To-do item:
All entries below must be given again word for word.

[Opening Input section]

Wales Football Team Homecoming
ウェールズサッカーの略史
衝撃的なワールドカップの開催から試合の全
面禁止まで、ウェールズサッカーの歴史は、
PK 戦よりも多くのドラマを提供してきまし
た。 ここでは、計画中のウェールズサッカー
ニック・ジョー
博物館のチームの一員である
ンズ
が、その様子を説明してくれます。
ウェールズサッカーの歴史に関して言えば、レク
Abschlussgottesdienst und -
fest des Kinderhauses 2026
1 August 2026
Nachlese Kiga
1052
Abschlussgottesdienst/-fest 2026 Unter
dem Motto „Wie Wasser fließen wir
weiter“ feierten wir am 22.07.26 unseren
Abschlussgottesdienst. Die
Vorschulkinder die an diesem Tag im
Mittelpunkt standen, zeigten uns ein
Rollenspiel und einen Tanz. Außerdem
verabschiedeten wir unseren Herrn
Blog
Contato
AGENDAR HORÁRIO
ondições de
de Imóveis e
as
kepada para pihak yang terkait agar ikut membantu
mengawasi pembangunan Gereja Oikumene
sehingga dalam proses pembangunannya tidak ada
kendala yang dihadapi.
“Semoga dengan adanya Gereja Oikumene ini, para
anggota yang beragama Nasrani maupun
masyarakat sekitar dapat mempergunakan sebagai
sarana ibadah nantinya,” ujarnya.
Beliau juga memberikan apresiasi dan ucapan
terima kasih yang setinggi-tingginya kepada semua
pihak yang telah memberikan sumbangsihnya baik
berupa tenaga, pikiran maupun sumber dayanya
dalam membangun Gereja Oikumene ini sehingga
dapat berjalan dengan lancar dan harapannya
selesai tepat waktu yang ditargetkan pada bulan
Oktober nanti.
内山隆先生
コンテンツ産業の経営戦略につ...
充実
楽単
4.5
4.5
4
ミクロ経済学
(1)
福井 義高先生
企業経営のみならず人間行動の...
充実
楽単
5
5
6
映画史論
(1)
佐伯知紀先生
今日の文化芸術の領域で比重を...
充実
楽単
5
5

[Closing Input section]

Exercise output:
Wales Football Team Homecoming
ウェールズサッカーの略史
衝撃的なワールドカップの開催から試合の全
面禁止まで、ウェールズサッカーの歴史は、
PK 戦よりも多くのドラマを提供してきまし
た。 ここでは、計画中のウェールズサッカー
ニック・ジョー
博物館のチームの一員である
ンズ
が、その様子を説明してくれます。
ウェールズサッカーの歴史に関して言えば、レク
Abschlussgottesdienst und -
fest des Kinderhauses 2026
1 August 2026
Nachlese Kiga
1052
Abschlussgottesdienst/-fest 2026 Unter
dem Motto „Wie Wasser fließen wir
weiter“ feierten wir am 22.07.26 unseren
Abschlussgottesdienst. Die
Vorschulkinder die an diesem Tag im
Mittelpunkt standen, zeigten uns ein
Rollenspiel und einen Tanz. Außerdem
verabschiedeten wir unseren Herrn
Blog
Contato
AGENDAR HORÁRIO
ondições de
de Imóveis e
as
kepada para pihak yang terkait agar ikut membantu
mengawasi pembangunan Gereja Oikumene
sehingga dalam proses pembangunannya tidak ada
kendala yang dihadapi.
“Semoga dengan adanya Gereja Oikumene ini, para
anggota yang beragama Nasrani maupun
masyarakat sekitar dapat mempergunakan sebagai
sarana ibadah nantinya,” ujarnya.
Beliau juga memberikan apresiasi dan ucapan
terima kasih yang setinggi-tingginya kepada semua
pihak yang telah memberikan sumbangsihnya baik
berupa tenaga, pikiran maupun sumber dayanya
dalam membangun Gereja Oikumene ini sehingga
dapat berjalan dengan lancar dan harapannya
selesai tepat waktu yang ditargetkan pada bulan
Oktober nanti.
内山隆先生
コンテンツ産業の経営戦略につ...
充実
楽単
4.5
4.5
4
ミクロ経済学
(1)
福井 義高先生
企業経営のみならず人間行動の...
充実
楽単
5
5
6
映画史論
(1)
佐伯知紀先生
今日の文化芸術の領域で比重を...
充実
楽単
5
5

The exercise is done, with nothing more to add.